Isolierte Nichtigkeitsklage am UPC
Beim Testen einiger Funktionen der CMS-Suchwerkzeuge, die vom UPC CMS bereitgestellt werden, habe ich soeben bemerkt, dass am 2. Juni 2023, also am zweiten Tag des Gerichts, eine isolierte Nichtigkeitsklage (d. h. eine Nichtigkeitsklage, die keine Nichtigkeitsgegenklage in einer Verletzungsklage ist) bei der Zentralkammer des UPC in München eingereicht wurde. Das Patent ist ein Bündelpatent (d. h. keine einheitliche Wirkung), da es vor dem 1. Juni 2023 erteilt wurde.

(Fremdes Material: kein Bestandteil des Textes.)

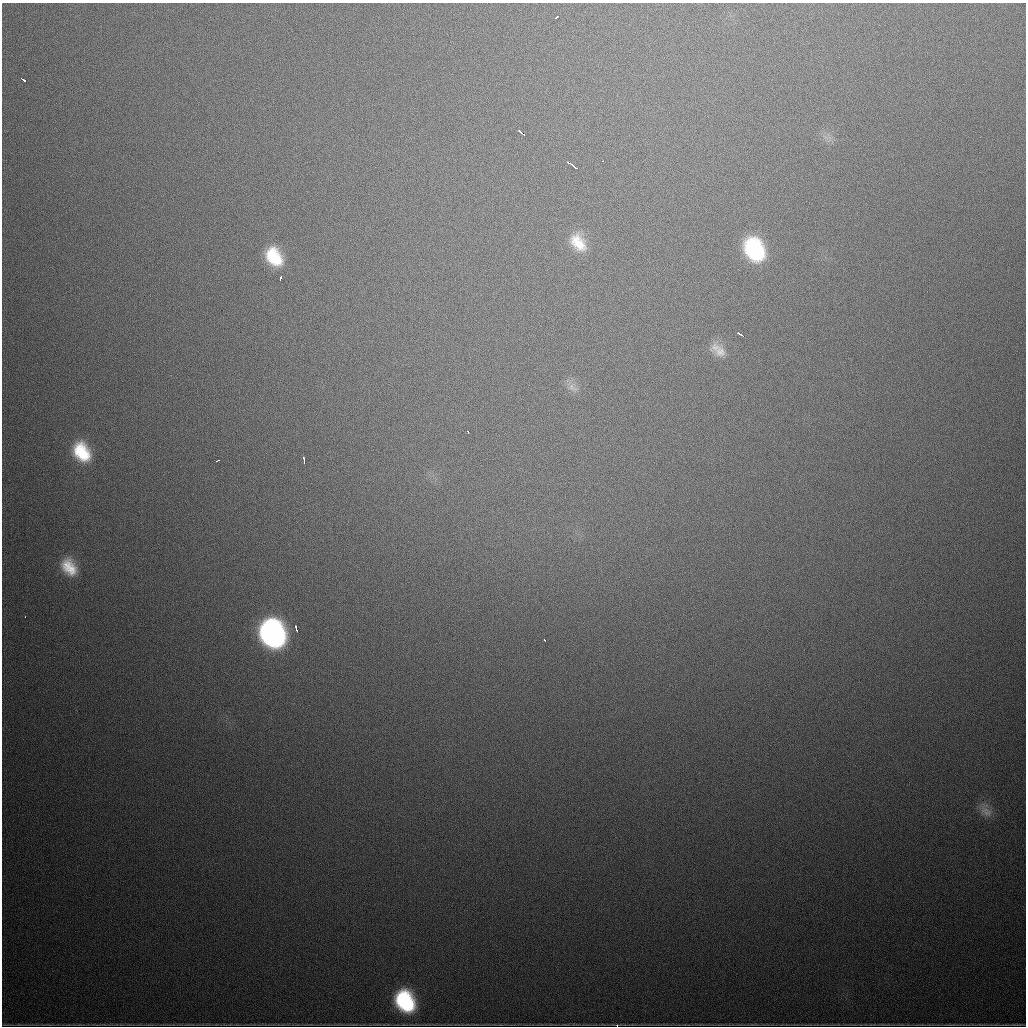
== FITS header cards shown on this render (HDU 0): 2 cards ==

Der Streitwert beträgt 100 Mio. EUR. Ein Rechtsstreit zwischen denselben Parteien über ein US-Patentfamilienmitglied des nunmehr vor dem UPC angegriffenen Patents wurde kürzlich vom Obersten Gerichtshof der USA in der Rechtssache Amgen vs. Sanofi entschieden. Der US-Fall betraf die interessante Frage der ausführbaren Offenbarung über den gesamten Anspruchsbereich, d.h. die Frage, wie breit unabhängige Ansprüche im Vergleich zu den spezifischen Ausführungsbeispielen abgefasst werden dürfen.
Dies ist ein würdiger Anfang für das UPC-System, das offensichtlich interessante Fälle anzieht.
Bedauerlich ist, dass trotz der Bemühungen, ein modernes, vollelektronisches System einzurichten, die Nichtigkeitsklage gemäß R. 4.2 UPC (UPC CMS funktioniert nicht korrekt) offenbar in Papierform eingereicht wurde.
Technisch qualifizierte Richter am UPC
Vor einigen Tagen hat einer der technisch qualifizierten Richter (ein Kollege aus Frankreich, der in der Gemeinschaft hoch angesehen und sehr bekannt ist) angekündigt, dass er sein Amt als technisch qualifizierter Richter (TQJ) nicht antreten wird. Seiner Ansicht nach ist im Hinblick auf den UPC-Verhaltenskodex die Erfüllung der Pflichten eines technisch qualifizierten Richters mit der Arbeit eines Anwalts für seine Mandanten schwer in Einklang zu bringen.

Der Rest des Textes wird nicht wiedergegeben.